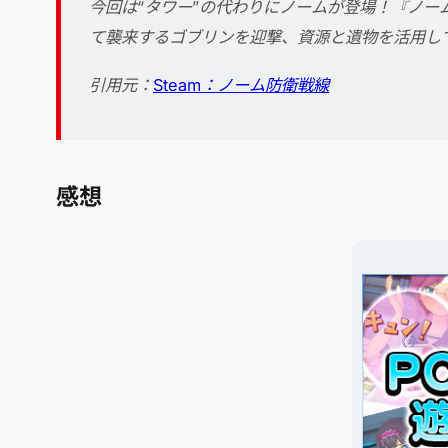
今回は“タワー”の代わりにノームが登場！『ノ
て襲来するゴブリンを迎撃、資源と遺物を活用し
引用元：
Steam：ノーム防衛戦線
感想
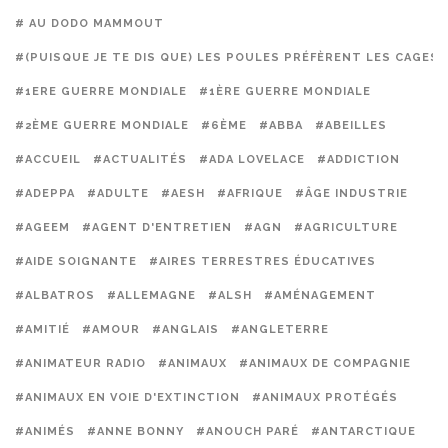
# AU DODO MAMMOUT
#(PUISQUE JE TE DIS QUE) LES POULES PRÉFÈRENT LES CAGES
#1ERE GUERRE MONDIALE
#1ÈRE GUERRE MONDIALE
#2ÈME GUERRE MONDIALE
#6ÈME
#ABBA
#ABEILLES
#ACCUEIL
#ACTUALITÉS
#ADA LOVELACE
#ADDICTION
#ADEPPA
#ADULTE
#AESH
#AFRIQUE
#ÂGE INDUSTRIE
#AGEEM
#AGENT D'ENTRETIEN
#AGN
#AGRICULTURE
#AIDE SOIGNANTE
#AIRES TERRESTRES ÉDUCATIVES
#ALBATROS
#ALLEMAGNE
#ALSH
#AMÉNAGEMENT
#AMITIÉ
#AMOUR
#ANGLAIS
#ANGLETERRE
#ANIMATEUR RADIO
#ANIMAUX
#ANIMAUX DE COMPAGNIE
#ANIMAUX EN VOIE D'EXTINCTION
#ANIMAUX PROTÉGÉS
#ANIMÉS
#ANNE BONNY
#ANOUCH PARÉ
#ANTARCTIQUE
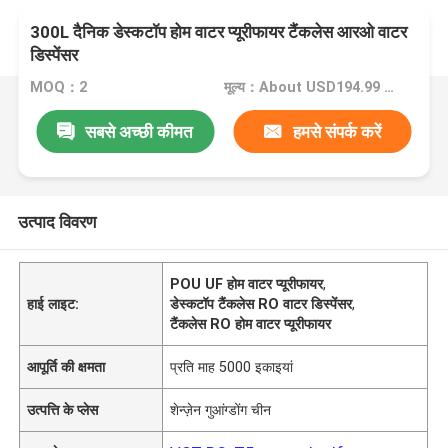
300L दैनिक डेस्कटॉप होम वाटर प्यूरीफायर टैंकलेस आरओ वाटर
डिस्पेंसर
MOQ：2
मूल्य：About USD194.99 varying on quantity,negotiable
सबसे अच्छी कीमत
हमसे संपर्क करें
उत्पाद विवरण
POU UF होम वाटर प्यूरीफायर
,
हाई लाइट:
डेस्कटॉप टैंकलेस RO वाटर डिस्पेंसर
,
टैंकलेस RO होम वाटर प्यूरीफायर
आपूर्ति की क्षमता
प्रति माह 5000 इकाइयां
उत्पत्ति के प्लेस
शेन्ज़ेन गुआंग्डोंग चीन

***

**WORK REQUEST**
From the first line above down to the line with "आपूर्ति की क्षमता", reproduce every line and no others, omitting pictures.

**ANSWER BELOW**
今回は“タワー”の代わりにノームが登場！『ノ
て襲来するゴブリンを迎撃、資源と遺物を活用し
引用元：
Steam：ノーム防衛戦線
感想
# AU DODO MAMMOUT
#(PUISQUE JE TE DIS QUE) LES POULES PRÉFÈRENT LES CAGES
#1ERE GUERRE MONDIALE
#1ÈRE GUERRE MONDIALE
#2ÈME GUERRE MONDIALE
#6ÈME
#ABBA
#ABEILLES
#ACCUEIL
#ACTUALITÉS
#ADA LOVELACE
#ADDICTION
#ADEPPA
#ADULTE
#AESH
#AFRIQUE
#ÂGE INDUSTRIE
#AGEEM
#AGENT D'ENTRETIEN
#AGN
#AGRICULTURE
#AIDE SOIGNANTE
#AIRES TERRESTRES ÉDUCATIVES
#ALBATROS
#ALLEMAGNE
#ALSH
#AMÉNAGEMENT
#AMITIÉ
#AMOUR
#ANGLAIS
#ANGLETERRE
#ANIMATEUR RADIO
#ANIMAUX
#ANIMAUX DE COMPAGNIE
#ANIMAUX EN VOIE D'EXTINCTION
#ANIMAUX PROTÉGÉS
#ANIMÉS
#ANNE BONNY
#ANOUCH PARÉ
#ANTARCTIQUE
300L दैनिक डेस्कटॉप होम वाटर प्यूरीफायर टैंकलेस आरओ वाटर
डिस्पेंसर
MOQ：2
मूल्य：About USD194.99 varying on quantity,negotiable
सबसे अच्छी कीमत
हमसे संपर्क करें
उत्पाद विवरण
POU UF होम वाटर प्यूरीफायर
,
हाई लाइट:
डेस्कटॉप टैंकलेस RO वाटर डिस्पेंसर
,
टैंकलेस RO होम वाटर प्यूरीफायर
आपूर्ति की क्षमता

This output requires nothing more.